Pero lo que más me gustaba era su risa. Cómo brillaban sus ojos cuando veía a los pequeños abrir regalos. Cómo se reía cuando todos bailaban, aunque él ya no podía moverse tanto. Su sonrisa iluminaba más que todas las luces del salón. Era la Navidad hecha persona.


Cuando yo era pequeño vivía en un bloque con diez vecinos. Diez puertas… diez familias… y, en verdad, una sola casa. Porque antes los vecinos eran familia. Todos veníamos de Andalucía, todos con nostalgias a cuestas, todos con las abuelas y los padres lejos, pero todos con el corazón dispuesto a compartir.


Encarna, la del cuarto, que venía de Córdoba, era la chispa de aquellas noches. Ella y su familia bajaban las escaleras tocando a todas las puertas, cantando villancicos a pleno pulmón. Las voces rebotaban por el hueco de la escalera como si la Navidad bajara de golpe a abrazarnos.


Al final, todos los vecinos acabábamos metidos en una sola casa. Apretados, con calor, con risas, con gente que no era de sangre pero era de alma.


Nunca olvidaré a mi vecina Ángeles, la del segundo, con su zambomba. Le daba con tanta fuerza, con tantas ganas de vivir, que más de una vez acababa rompiéndola. Pero daba igual: si no había zambomba, había botella de anís y cucharilla. Porque cuando hay corazón, siempre hay música.


Esa era la Navidad de antes: sencilla, humana, de verdad. Y eso es lo que quiero que mis hijos recuerden. Que pase lo que pase, se pierda lo que se pierda, nunca se pierda el alma de la Navidad.


Hoy también pienso en nuestros mayores. En la residencias de ancianos, donde cada sonrisa vale más que cualquier regalo. Cada mano que se agarra con miedo. Cada mirada que busca a alguien que ya no está. Cada abuelo que esta noche cenará sin la persona que un día fue su vida.


Y también pienso en mi querida Sierra de la Alpujarra, en sus casas pequeñas, sus luces humildes, sus mesas llenas de tradición. Imagino a nuestros duendes allí, cada uno con su familia, con recuerdos, con silencios, con risas, con ese sabor a hogar que solo la sierra sabe dar.


Navidad es eso: recordar a los que no están, abrazar a los que sí están, y agradecer lo que un día vivimos.


Porque algún día… Algún día seremos nosotros los que faltemos. Y ojalá que quienes nos quieran puedan acordarse de nosotros con la misma mezcla de nostalgia y amor con la que hoy yo pienso en mi padre.

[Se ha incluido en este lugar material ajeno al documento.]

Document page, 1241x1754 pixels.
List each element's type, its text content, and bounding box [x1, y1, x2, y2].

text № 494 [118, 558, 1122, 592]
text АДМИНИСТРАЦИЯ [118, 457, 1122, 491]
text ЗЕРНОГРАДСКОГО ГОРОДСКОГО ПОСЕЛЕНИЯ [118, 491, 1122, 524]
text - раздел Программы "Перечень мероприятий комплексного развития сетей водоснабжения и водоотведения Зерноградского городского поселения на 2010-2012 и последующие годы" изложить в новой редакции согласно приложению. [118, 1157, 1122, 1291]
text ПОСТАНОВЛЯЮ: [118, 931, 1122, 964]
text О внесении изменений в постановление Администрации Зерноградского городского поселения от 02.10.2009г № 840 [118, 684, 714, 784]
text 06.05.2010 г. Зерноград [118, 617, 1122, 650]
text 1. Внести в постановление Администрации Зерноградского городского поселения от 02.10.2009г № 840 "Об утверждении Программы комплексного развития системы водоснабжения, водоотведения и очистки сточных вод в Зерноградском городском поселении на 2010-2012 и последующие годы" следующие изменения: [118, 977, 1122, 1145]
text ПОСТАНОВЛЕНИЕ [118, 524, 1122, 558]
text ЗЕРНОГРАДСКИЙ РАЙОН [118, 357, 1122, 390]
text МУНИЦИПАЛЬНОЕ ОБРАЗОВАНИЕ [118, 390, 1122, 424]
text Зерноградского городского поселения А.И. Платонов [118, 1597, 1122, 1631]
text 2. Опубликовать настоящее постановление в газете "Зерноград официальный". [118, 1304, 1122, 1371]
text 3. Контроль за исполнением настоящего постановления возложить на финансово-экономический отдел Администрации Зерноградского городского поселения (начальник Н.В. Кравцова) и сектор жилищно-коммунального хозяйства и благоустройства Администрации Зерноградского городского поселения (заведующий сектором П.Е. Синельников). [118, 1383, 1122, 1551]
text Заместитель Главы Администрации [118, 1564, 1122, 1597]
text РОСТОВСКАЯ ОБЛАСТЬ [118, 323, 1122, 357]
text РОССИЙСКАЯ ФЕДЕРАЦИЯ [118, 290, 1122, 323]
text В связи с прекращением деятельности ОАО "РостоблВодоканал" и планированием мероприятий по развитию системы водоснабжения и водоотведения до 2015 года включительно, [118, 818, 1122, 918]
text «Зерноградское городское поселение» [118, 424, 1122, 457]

Por eso esta noche, si puedes, llama a alguien con quien llevas tiempo sin hablar. Pide perdón. Da perdón. Invita a alguien que esté solo. Pon un plato extra en la mesa. Haz un gesto bonito, aunque sea pequeño.

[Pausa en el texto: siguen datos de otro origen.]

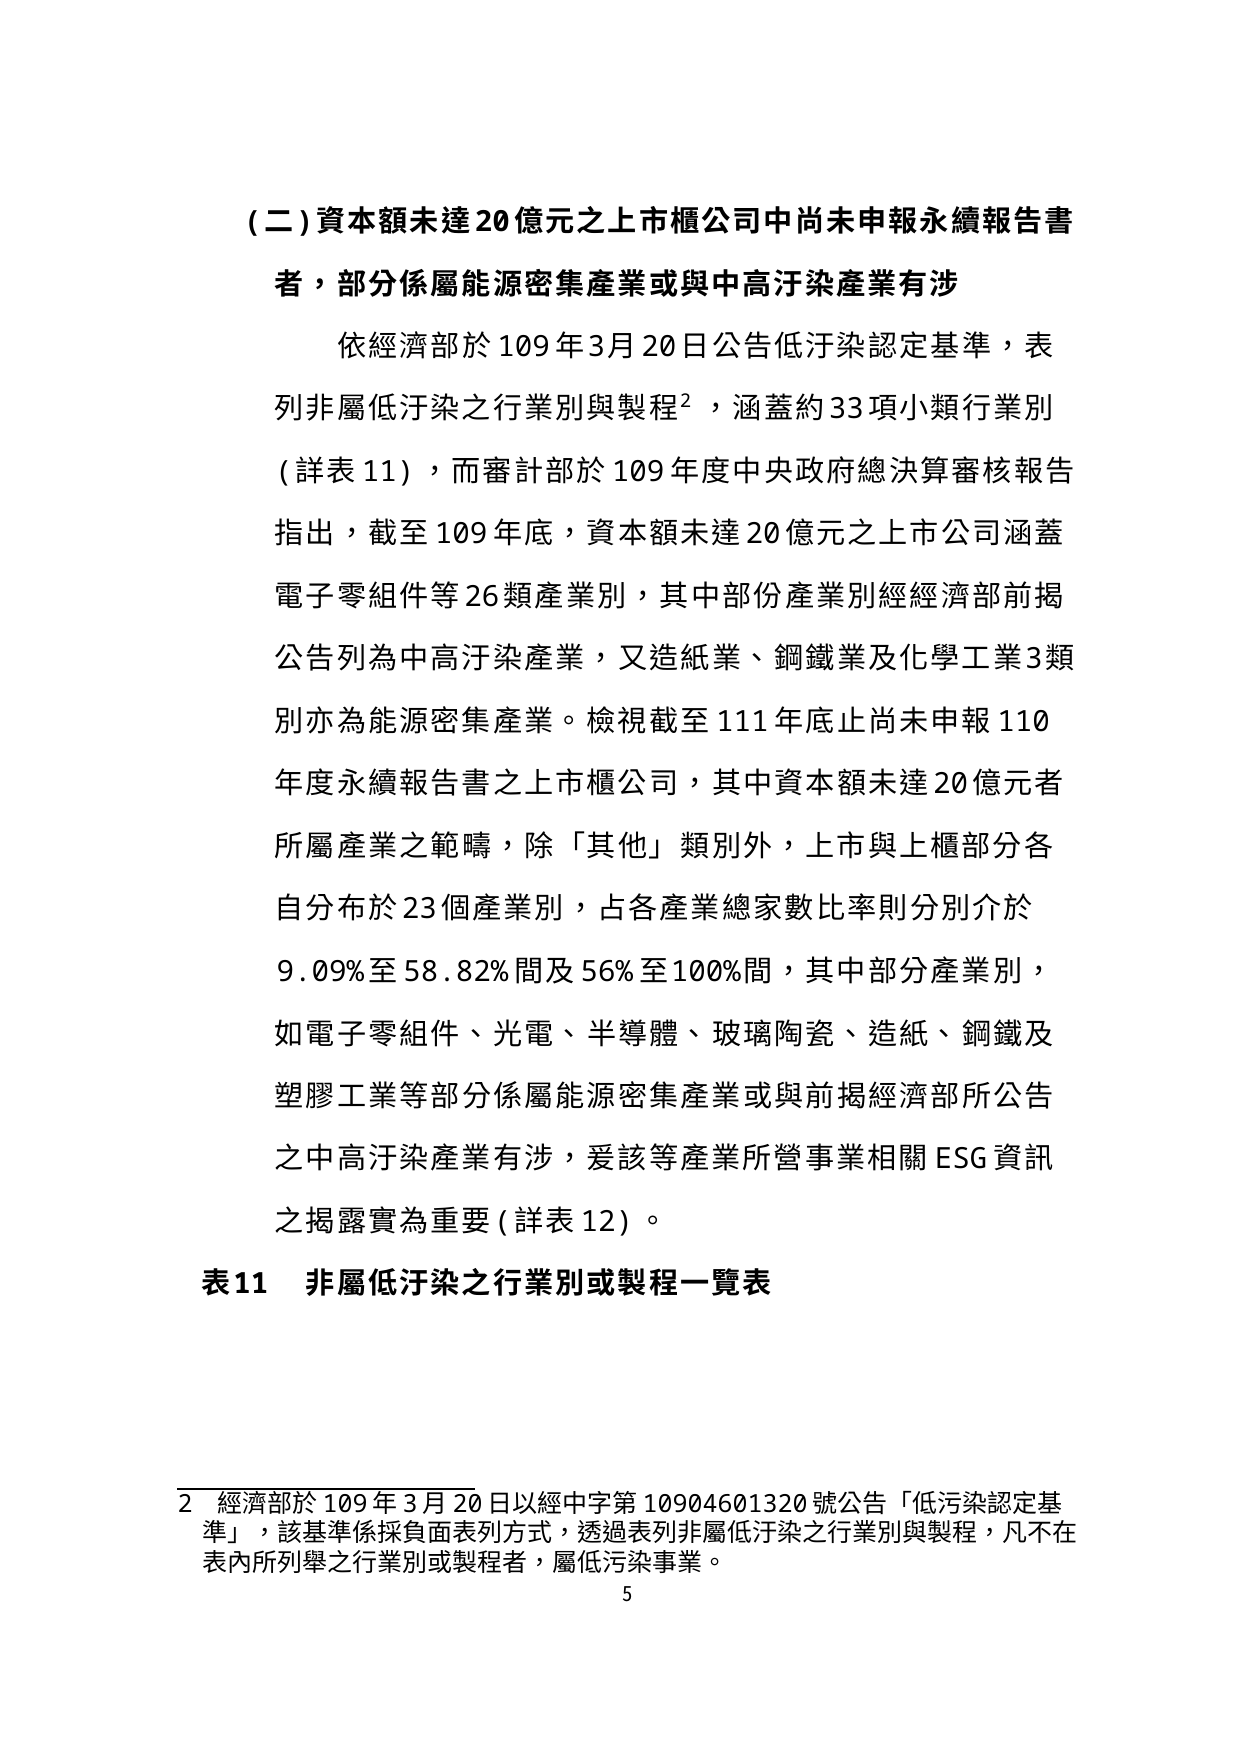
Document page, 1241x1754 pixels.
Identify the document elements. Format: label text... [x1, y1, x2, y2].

Porque en la vida todo se siembra… y todo, absolutamente todo, se recoge.


Y para terminar… Que esta Navidad te encuentre con el corazón abierto, con los recuerdos abrazados, con la familia cerca, aunque sea en pensamiento, y con la certeza de que los que ya no están siguen estando donde de verdad importa.


En tu alma. En tu historia. En tu vida.


Y nunca olvides:


Cuidad de vuestros corazones… porque ahí es donde viven los que amamos.